3
$\begingroup$

This is probably one of the more embarrassing moments of my life, but I will soldier on. Having not dealt with inequalities for quite some time, I was rather befuddled by a question from a friend of mine regarding solving for two variables given a pair of inequalities. The problem goes like this:

Given $x + y \lt 11$ and $x \gt 6$, what is the lower bound of $x - y$ ?

I'm fairly sure she told me the answer was $4$, but I've exhausted my bag of tricks trying to get there. If these were equalities, it would be fairly easy, of course, but would someone be so kind as to help nudge me in the right direction?

Thanks a lot in advance.

  • 1
    take x=6.1 and y=4.8, then you have x+y=10.9 x-y=1.32010-12-06
  • 0
    Are $x$ and $y$ positive integers?2010-12-06
  • 0
    Sorry guys...yes the problem does say they are integers. @Chandru...sorry I'm having a brain fart.
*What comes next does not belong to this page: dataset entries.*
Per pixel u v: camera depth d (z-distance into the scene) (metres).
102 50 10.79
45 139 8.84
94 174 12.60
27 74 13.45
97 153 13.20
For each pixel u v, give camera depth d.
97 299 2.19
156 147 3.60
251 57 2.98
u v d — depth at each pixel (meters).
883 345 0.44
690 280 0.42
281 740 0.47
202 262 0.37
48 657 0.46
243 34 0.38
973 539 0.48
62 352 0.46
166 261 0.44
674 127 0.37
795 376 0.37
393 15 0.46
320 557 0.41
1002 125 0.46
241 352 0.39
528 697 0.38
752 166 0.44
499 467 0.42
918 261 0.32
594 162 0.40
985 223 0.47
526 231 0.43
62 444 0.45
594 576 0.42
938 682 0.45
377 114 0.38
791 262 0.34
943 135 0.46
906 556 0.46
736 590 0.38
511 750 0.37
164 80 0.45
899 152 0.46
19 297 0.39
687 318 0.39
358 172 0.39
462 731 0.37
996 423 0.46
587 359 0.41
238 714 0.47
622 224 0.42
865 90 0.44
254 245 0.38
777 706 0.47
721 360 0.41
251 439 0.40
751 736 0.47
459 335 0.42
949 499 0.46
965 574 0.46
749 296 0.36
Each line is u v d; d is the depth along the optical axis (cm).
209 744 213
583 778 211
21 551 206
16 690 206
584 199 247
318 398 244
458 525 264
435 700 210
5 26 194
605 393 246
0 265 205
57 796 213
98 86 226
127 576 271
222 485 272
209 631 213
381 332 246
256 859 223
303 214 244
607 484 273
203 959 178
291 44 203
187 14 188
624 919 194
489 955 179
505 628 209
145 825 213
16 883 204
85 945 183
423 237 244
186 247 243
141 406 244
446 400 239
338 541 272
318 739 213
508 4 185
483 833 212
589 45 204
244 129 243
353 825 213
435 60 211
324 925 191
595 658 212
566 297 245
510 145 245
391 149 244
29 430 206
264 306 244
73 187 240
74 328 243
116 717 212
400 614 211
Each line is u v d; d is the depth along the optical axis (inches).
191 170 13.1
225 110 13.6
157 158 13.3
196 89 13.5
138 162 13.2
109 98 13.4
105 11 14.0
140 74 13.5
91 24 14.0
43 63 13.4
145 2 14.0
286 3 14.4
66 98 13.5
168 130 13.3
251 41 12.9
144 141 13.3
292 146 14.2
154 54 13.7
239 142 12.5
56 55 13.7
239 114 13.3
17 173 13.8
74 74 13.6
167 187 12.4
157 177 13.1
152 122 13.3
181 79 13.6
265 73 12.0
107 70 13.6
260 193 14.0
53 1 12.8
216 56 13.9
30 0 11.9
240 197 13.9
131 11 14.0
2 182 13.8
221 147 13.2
Could you perhaps expound on that just a little bit?2010-12-06
  • 0
    so lower bound of x-y is not 42010-12-06
  • 0
    @treeface: Integers, or _positive_ integers? Big difference. Anyway, based on the answer, I am pretty sure it will be _positive_ integers.2010-12-06
  • 0
    @Moron: It doesn't matter: $x$ will definitely be positive given the condition, and $x-y$ will not achieve its *lower* bound with $y$ negative.2010-12-06
  • 0
    @Moron apparently the problem just says integers. @Chandru Ah I see...I was afraid of that.2010-12-06
  • 0
    @Arturo: Yeah... :-)2010-12-06
  • 0
    Lower bound is 4 if $x,y$ are integers; see my answer below.2010-12-06
  • 0
    So $x$ might be $7,8,9$ or $10$...2010-12-06

3 Answers 3

8

Are $x$ and $y$ required to be integers? Because if they are not, then the answer cannot be $4$: take $x=6.5$ and $y=4$. Then $x+y = 10.5\lt 11$, but $x-y = 2.5 \lt 4$. In fact, taking $x=6+\epsilon$ and $y=5-(\epsilon+\delta)$ with $\epsilon\gt 0$ and $\delta\gt 0$ arbitrary but positive, and this gives you $x+y = 11-\delta\lt 11$, but $x-y = 1+2\epsilon+\delta$, so we can make $x-y$ as close to $1$ as we like (without it ever being equal to $1$); on the other hand, since $x\gt 6$ and $x+y\lt 11$, then $y\lt 11-x \lt 11-6 = 5$, so $x-y \gt 6-5 = 1$. Thus, the difference is always greater than $1$; but since we can make it as close to $1$ as we want, the best possible lower bound for $x-y$ is $1$ (without it actually being achieved).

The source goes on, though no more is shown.